The PEP goes into the motivation behind this work, and using multiple process does not magically solves all the issues:

> Multiprocessing, with communication via shared memory or UNIX sockets, adds much complexity and in effect rules out interacting with CUDA from different workers, severely restricting the design space.

> I reimplemented parts of HMMER, a standard method for multiple-sequence alignment. I chose this method because it stresses both single-thread performance (scoring) and multi-threaded performance (searching a database of sequences). The GIL became the bottleneck when using only eight threads. This is a method where the current popular implementations rely on 64 or even 128 threads per process. I tried moving to subprocesses but was blocked by the prohibitive IPC costs.

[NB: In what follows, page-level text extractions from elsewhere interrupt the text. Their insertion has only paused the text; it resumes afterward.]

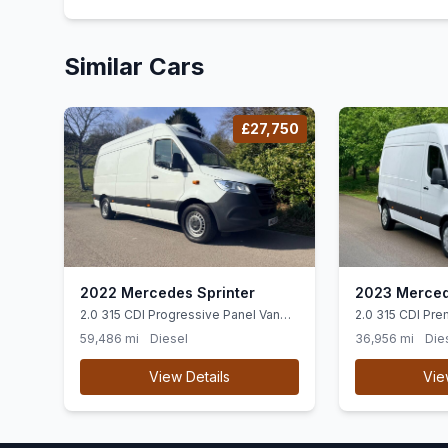
Similar Cars
£27,750
2022 Mercedes Sprinter
2023 Merced
2.0 315 CDI Progressive Panel Van
2.0 315 CDI Pre
5dr Diesel Manual RWD L2 H2 Euro 6
Diesel Manual F
59,486 mi
Diesel
36,956 mi
Die
(ss) (150 ps)
(150 ps)
View Details
Vie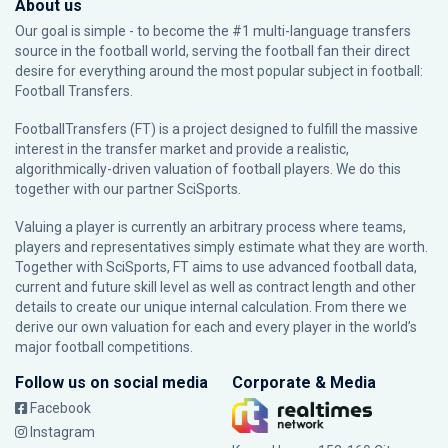
About us
Our goal is simple - to become the #1 multi-language transfers
source in the football world, serving the football fan their direct
desire for everything around the most popular subject in football:
Football Transfers.
FootballTransfers (FT) is a project designed to fulfill the massive
interest in the transfer market and provide a realistic,
algorithmically-driven valuation of football players. We do this
together with our partner
SciSports
.
Valuing a player is currently an arbitrary process where teams,
players and representatives simply estimate what they are worth.
Together with SciSports, FT aims to use advanced football data,
current and future skill level as well as contract length and other
details to create our unique internal calculation. From there we
derive our own valuation for each and every player in the world’s
major football competitions.
Follow us on social media
Corporate & Media
Facebook
Instagram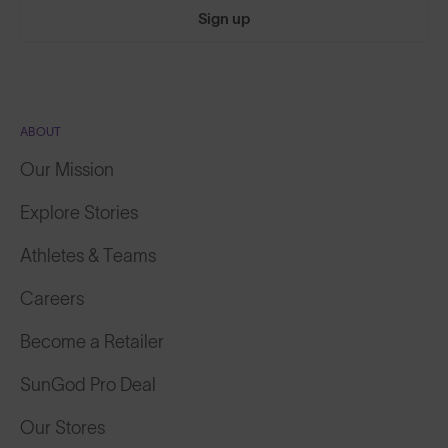
Sign up
ABOUT
Our Mission
Explore Stories
Athletes & Teams
Careers
Become a Retailer
SunGod Pro Deal
Our Stores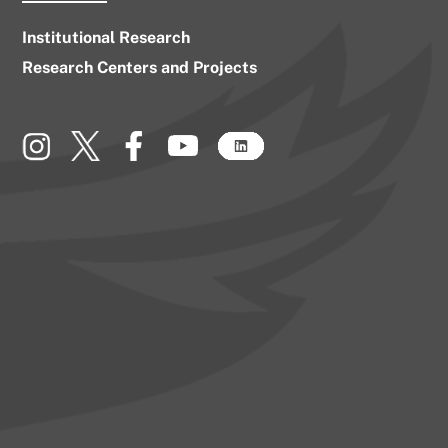
Institutional Research
Research Centers and Projects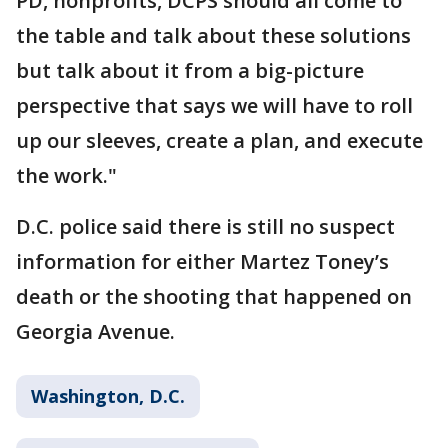
PD, nonprofits, DCPS should all come to
the table and talk about these solutions
but talk about it from a big-picture
perspective that says we will have to roll
up our sleeves, create a plan, and execute
the work."
D.C. police said there is still no suspect
information for either Martez Toney’s
death or the shooting that happened on
Georgia Avenue.
Washington, D.C.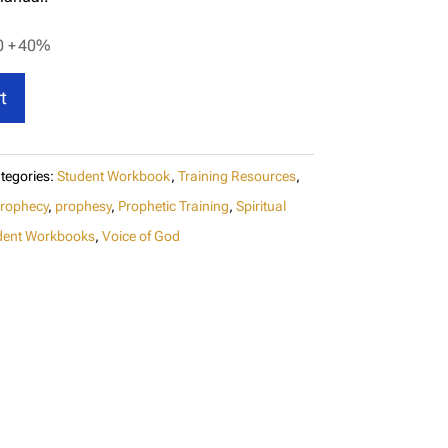
0 +
40%
t
tegories:
Student Workbook
,
Training Resources
,
rophecy
,
prophesy
,
Prophetic Training
,
Spiritual
dent Workbooks
,
Voice of God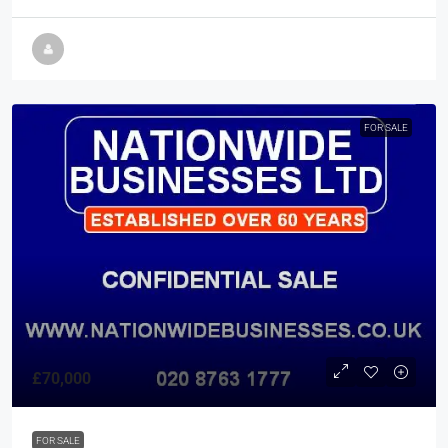
FOR SALE
£70,000
FOR SALE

> NumPy does release the GIL in its inner loops (which do the heavy lifting), but that is not nearly enough. NumPy doesn’t offer a solution to utilize all CPU cores of a single machine well, and instead leaves that to Dask and other multiprocessing solutions. Those aren’t very efficient and are also more clumsy to use. That clumsiness comes mainly in the extra abstractions and layers the users need to concern themselves with when using, e.g., dask.array which wraps numpy.ndarray. It also shows up in oversubscription issues that the user must explicitly be aware of and manage via either environment variables or a third package, threadpoolctl. The main reason is that NumPy calls into BLAS for linear algebra - and those calls it has no control over, they do use all cores by default via either pthreads or OpenMP.